Heat planWhat to do first for household heat risk check
Start with one order: check alerts, check the most vulnerable person or pet, check the coolest room, and name the fallback. Check the hottest hours, coolest room, vulnerable people, pets, water access, phone power, and a cooler fallback. Check the alert status and hottest hours before choosing errands, cooking, outdoor activity, or bedtime plans. Do not provide identification, care, fluid amounts, personal risk scoring, or reassurance that symptoms can be watched at home.
Do firstCheck the hottest hours, coolest room, vulnerable people, pets, water access, phone power, and a cooler fallback. Give readers a short sequence that prevents heat tasks from becoming an equal-weight checklist. Alerts, person, room, fallback. No personal risk scoring. Use CDC guidance to turn the page into a household triage of plans and people, not a medical checklist. Write the owner, stop point, and next handoff where the group can see it before the situation becomes harder to shorten.

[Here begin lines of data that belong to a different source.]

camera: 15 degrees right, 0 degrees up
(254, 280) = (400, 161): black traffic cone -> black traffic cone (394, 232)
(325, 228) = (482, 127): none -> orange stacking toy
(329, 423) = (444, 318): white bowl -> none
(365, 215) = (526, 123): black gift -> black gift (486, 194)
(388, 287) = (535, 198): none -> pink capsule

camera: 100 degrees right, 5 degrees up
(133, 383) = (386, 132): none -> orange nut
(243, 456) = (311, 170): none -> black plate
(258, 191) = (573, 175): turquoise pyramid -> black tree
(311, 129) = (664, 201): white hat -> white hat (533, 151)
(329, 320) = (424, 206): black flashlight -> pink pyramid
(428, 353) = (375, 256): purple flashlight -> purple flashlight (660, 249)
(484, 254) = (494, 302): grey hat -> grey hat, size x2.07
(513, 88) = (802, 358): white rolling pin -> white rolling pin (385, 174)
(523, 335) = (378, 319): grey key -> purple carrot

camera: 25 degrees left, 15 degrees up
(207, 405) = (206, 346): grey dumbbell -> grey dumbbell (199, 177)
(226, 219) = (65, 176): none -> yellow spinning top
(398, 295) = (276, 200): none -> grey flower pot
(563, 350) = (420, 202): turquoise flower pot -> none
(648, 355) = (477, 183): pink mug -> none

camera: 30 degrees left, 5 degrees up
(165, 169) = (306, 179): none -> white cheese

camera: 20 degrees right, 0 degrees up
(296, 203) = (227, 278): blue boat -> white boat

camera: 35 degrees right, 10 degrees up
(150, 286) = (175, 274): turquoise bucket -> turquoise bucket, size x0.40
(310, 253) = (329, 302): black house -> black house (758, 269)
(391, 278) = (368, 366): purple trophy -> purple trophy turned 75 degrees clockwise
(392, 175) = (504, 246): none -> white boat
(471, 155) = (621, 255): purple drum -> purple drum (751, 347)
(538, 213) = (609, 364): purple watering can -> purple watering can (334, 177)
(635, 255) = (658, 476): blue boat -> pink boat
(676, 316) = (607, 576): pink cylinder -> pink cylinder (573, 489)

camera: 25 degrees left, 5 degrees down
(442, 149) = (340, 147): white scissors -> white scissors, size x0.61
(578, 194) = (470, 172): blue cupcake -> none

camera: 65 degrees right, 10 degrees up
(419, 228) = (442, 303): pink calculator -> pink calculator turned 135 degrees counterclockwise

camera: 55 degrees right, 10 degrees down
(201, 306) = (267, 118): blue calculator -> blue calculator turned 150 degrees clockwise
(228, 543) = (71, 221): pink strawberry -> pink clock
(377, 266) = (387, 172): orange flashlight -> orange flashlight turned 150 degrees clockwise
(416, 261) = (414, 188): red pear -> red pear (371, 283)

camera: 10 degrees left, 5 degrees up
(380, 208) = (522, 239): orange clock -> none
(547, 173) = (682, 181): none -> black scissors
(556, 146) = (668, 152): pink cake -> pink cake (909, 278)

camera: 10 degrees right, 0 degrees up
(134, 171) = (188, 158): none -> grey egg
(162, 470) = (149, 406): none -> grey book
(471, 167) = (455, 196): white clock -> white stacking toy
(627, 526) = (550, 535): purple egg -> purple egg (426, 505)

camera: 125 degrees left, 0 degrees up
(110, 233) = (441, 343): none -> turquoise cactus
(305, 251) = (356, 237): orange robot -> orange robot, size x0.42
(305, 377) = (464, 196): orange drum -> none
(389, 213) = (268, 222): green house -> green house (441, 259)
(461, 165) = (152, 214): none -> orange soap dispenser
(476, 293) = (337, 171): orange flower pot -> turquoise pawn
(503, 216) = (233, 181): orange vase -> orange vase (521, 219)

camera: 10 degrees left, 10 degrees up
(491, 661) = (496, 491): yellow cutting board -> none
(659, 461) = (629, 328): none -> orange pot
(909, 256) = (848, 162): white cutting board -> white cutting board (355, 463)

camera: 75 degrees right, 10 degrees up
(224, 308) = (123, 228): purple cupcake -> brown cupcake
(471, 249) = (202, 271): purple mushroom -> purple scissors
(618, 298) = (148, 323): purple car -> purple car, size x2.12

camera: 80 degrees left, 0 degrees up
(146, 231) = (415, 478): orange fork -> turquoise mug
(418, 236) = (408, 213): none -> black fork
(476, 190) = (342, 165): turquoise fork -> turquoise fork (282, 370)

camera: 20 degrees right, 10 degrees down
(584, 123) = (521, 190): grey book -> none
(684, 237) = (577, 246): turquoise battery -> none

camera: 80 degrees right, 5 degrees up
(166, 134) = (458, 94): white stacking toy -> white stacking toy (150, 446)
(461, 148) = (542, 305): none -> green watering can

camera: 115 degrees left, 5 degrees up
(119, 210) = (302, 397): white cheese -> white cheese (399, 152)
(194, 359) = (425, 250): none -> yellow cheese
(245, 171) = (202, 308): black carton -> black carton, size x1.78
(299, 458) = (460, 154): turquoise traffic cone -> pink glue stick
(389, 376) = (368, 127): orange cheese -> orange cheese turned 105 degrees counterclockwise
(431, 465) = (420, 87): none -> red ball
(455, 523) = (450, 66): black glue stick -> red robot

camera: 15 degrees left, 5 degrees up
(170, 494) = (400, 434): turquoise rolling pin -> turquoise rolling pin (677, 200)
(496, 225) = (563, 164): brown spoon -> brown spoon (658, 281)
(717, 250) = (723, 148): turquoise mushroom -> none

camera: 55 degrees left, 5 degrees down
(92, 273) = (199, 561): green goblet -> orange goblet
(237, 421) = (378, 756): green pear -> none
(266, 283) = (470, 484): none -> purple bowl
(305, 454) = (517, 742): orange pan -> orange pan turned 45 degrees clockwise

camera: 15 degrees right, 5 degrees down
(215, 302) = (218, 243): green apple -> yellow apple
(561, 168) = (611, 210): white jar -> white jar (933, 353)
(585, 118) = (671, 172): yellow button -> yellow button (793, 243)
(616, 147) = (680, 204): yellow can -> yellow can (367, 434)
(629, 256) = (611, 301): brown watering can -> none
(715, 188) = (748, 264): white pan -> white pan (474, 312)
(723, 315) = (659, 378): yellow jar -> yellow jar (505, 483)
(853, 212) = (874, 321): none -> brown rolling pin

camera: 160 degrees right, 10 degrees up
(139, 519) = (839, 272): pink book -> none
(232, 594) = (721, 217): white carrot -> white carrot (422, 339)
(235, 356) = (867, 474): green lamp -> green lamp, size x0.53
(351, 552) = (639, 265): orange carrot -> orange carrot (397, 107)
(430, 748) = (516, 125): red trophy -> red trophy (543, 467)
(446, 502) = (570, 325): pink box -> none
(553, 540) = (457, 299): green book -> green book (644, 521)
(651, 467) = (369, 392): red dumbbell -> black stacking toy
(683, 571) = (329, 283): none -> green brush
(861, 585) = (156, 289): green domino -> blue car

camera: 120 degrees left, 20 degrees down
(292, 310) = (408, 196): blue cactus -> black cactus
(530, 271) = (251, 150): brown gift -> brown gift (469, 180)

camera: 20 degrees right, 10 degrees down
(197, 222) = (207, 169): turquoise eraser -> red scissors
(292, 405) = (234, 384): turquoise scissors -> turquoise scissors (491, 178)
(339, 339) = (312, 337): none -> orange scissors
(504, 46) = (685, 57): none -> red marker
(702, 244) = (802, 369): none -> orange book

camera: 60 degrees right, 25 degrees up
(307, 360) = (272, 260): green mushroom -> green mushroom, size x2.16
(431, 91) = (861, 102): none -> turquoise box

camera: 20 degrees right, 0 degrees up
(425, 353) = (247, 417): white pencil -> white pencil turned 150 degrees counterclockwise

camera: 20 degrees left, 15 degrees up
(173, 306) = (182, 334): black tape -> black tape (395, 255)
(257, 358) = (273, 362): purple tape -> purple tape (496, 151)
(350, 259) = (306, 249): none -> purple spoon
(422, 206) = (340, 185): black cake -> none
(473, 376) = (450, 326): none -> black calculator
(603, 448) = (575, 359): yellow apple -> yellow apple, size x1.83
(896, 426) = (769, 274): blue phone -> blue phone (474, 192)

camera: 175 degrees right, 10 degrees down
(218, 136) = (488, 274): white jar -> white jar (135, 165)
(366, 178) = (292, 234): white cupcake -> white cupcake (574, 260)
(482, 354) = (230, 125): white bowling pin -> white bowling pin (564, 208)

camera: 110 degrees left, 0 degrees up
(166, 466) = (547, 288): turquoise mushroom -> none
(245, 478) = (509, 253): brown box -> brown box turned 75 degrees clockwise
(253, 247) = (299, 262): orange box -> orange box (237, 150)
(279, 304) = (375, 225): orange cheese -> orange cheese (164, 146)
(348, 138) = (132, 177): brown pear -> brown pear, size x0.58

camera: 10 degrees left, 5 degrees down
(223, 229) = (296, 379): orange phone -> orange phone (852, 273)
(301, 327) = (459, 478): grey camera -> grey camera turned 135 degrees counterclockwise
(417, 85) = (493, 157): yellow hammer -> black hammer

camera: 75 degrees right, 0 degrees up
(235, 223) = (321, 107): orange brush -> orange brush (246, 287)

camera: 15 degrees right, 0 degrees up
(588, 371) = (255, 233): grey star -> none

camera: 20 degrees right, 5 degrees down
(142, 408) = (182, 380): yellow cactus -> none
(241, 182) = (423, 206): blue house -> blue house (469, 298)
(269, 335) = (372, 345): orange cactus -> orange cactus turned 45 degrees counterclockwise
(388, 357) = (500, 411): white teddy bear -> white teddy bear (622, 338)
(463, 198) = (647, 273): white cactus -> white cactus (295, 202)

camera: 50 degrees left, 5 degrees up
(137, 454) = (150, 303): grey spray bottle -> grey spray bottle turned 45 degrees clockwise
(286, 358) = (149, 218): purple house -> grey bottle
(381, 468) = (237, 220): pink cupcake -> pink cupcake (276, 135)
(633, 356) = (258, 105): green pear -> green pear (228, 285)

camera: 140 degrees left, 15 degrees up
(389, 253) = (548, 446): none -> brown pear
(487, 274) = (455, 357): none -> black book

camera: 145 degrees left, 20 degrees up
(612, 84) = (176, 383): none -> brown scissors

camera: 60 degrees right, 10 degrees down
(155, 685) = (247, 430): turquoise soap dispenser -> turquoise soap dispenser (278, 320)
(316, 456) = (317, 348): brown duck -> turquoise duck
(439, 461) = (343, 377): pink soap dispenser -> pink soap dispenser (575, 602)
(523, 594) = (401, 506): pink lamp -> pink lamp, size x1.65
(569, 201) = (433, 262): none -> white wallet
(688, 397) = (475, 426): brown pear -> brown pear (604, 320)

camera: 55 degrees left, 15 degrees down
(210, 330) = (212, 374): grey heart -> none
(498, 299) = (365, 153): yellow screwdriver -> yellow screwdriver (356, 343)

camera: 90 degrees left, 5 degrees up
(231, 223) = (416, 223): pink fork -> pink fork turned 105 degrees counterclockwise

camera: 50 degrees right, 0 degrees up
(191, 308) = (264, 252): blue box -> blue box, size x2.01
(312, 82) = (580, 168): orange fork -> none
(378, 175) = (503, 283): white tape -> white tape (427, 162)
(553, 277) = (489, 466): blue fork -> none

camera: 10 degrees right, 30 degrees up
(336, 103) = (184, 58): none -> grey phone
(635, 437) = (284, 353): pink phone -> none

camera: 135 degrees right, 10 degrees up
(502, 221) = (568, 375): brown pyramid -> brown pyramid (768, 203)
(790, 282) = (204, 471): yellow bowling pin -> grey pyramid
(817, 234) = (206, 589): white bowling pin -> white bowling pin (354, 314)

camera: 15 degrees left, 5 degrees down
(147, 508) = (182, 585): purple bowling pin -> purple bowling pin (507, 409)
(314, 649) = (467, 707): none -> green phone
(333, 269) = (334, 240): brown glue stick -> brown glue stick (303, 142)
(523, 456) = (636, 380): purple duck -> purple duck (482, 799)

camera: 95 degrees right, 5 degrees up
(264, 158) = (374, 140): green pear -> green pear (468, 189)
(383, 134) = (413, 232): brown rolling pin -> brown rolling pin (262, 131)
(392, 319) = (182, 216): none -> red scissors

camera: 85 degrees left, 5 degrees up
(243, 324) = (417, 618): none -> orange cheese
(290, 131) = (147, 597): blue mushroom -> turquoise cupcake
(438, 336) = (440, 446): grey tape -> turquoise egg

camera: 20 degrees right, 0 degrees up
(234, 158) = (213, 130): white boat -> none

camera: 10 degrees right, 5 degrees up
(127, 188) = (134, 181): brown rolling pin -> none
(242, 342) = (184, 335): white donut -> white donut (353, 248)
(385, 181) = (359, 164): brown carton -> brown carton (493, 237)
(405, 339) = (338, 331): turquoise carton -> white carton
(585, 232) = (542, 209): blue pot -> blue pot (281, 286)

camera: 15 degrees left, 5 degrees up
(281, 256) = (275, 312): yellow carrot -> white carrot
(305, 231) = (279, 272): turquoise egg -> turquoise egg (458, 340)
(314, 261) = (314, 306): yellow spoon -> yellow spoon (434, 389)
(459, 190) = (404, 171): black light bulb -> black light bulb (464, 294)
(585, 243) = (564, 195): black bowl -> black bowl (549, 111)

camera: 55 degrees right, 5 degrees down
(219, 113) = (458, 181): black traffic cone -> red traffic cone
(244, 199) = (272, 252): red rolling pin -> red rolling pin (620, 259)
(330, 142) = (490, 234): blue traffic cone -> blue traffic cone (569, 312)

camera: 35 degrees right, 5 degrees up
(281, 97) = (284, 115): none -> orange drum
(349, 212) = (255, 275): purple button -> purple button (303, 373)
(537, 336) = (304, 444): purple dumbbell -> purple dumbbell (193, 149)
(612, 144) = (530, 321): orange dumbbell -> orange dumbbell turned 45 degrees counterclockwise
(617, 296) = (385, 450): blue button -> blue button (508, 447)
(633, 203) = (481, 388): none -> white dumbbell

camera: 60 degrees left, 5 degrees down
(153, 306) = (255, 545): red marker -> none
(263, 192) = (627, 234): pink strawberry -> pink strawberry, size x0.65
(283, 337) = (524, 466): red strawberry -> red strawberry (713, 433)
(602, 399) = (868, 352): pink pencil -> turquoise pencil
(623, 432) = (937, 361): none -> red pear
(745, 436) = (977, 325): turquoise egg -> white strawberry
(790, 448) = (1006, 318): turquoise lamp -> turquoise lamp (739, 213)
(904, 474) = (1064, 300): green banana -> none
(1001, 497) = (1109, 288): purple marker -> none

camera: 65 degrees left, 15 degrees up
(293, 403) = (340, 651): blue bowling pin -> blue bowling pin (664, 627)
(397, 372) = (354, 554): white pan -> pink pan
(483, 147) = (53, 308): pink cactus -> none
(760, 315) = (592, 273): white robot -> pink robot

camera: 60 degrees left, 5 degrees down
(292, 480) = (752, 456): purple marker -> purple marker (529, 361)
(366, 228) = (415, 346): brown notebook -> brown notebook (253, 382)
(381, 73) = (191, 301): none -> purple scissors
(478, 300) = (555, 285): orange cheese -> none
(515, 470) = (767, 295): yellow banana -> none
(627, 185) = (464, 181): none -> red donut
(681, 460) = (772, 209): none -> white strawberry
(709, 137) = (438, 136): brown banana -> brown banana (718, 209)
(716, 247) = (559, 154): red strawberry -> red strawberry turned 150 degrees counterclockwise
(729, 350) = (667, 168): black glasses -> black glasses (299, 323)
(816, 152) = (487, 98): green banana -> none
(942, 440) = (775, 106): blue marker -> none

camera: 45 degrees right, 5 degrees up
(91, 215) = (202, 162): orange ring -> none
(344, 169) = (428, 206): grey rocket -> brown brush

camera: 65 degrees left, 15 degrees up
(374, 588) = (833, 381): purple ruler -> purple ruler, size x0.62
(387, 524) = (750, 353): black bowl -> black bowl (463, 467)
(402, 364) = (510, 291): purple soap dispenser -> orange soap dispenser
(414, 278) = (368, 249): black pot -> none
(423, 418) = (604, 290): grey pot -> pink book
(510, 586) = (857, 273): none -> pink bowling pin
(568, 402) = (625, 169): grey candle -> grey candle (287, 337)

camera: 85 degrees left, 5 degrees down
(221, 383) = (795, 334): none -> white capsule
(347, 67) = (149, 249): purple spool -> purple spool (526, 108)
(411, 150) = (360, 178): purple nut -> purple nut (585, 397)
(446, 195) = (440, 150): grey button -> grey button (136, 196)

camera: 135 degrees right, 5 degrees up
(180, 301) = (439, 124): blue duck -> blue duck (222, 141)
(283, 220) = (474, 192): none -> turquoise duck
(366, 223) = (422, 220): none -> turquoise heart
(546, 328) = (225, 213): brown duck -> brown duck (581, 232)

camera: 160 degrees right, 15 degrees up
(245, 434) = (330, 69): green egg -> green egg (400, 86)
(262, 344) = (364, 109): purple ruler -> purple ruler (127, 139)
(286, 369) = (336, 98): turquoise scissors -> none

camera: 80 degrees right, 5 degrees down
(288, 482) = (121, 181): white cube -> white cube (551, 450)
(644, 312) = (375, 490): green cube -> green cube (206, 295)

Stop or get helpDo not provide identification, care, fluid amounts, personal risk scoring, or reassurance that symptoms can be watched at home. Do not imply a fan, water bottle, or short errand is enough when heat alerts or failed cooling remove the margin. Do not calculate individual medical risk, identify symptoms, or tell readers a person is safe to remain at home. Do not reduce the household check to drinking water or owning a fan when cooling and fallback decisions are missing.
Then readStart with one order: check alerts, check the most vulnerable person or pet, check the coolest room, and name the fallback. Give readers a short sequence that prevents heat tasks from becoming an equal-weight checklist. Give readers a short sequence that prevents heat tasks from becoming an equal-weight checklist.